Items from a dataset
★ ★ ★ ★ ★

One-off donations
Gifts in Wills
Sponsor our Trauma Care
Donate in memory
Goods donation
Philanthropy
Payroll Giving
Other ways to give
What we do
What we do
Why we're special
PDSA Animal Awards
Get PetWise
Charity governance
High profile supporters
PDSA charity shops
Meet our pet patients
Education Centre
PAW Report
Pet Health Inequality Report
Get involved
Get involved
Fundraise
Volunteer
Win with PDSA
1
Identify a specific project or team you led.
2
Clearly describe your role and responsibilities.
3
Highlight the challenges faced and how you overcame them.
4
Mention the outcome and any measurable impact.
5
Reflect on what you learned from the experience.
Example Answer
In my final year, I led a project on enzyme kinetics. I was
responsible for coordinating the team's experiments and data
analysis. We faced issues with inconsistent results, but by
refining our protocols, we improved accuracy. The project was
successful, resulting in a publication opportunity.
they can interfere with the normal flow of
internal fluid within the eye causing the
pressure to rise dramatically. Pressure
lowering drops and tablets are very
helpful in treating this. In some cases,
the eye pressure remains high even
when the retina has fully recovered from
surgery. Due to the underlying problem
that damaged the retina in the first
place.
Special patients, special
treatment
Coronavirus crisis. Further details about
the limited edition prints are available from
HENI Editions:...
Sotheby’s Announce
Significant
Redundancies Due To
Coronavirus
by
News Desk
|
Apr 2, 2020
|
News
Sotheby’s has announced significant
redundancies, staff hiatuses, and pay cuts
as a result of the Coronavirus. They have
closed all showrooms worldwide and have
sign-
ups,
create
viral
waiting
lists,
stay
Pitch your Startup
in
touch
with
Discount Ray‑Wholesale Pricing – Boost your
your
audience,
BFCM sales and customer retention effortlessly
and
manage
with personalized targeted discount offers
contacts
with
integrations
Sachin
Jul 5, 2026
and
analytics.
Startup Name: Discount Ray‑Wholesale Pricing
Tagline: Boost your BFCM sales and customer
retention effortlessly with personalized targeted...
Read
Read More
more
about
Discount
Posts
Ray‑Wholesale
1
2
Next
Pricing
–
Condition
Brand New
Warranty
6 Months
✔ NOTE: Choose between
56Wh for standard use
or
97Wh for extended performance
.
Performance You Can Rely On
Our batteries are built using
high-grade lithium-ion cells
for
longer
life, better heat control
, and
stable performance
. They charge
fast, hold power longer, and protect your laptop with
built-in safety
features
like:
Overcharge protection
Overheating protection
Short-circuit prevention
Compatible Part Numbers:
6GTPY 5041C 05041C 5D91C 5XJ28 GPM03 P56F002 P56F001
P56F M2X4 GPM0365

★ ★ ★ ★ ★

Could you write out all the entries word for word?

Expected answer »
One-off donations
Gifts in Wills
Sponsor our Trauma Care
Donate in memory
Goods donation
Philanthropy
Payroll Giving
Other ways to give
What we do
What we do
Why we're special
PDSA Animal Awards
Get PetWise
Charity governance
High profile supporters
PDSA charity shops
Meet our pet patients
Education Centre
PAW Report
Pet Health Inequality Report
Get involved
Get involved
Fundraise
Volunteer
Win with PDSA
1
Identify a specific project or team you led.
2
Clearly describe your role and responsibilities.
3
Highlight the challenges faced and how you overcame them.
4
Mention the outcome and any measurable impact.
5
Reflect on what you learned from the experience.
Example Answer
In my final year, I led a project on enzyme kinetics. I was
responsible for coordinating the team's experiments and data
analysis. We faced issues with inconsistent results, but by
refining our protocols, we improved accuracy. The project was
successful, resulting in a publication opportunity.
they can interfere with the normal flow of
internal fluid within the eye causing the
pressure to rise dramatically. Pressure
lowering drops and tablets are very
helpful in treating this. In some cases,
the eye pressure remains high even
when the retina has fully recovered from
surgery. Due to the underlying problem
that damaged the retina in the first
place.
Special patients, special
treatment
Coronavirus crisis. Further details about
the limited edition prints are available from
HENI Editions:...
Sotheby’s Announce
Significant
Redundancies Due To
Coronavirus
by
News Desk
|
Apr 2, 2020
|
News
Sotheby’s has announced significant
redundancies, staff hiatuses, and pay cuts
as a result of the Coronavirus. They have
closed all showrooms worldwide and have
sign-
ups,
create
viral
waiting
lists,
stay
Pitch your Startup
in
touch
with
Discount Ray‑Wholesale Pricing – Boost your
your
audience,
BFCM sales and customer retention effortlessly
and
manage
with personalized targeted discount offers
contacts
with
integrations
Sachin
Jul 5, 2026
and
analytics.
Startup Name: Discount Ray‑Wholesale Pricing
Tagline: Boost your BFCM sales and customer
retention effortlessly with personalized targeted...
Read
Read More
more
about
Discount
Posts
Ray‑Wholesale
1
2
Next
Pricing
–
Condition
Brand New
Warranty
6 Months
✔ NOTE: Choose between
56Wh for standard use
or
97Wh for extended performance
.
Performance You Can Rely On
Our batteries are built using
high-grade lithium-ion cells
for
longer
life, better heat control
, and
stable performance
. They charge
fast, hold power longer, and protect your laptop with
built-in safety
features
like:
Overcharge protection
Overheating protection
Short-circuit prevention
Compatible Part Numbers:
6GTPY 5041C 05041C 5D91C 5XJ28 GPM03 P56F002 P56F001
P56F M2X4 GPM0365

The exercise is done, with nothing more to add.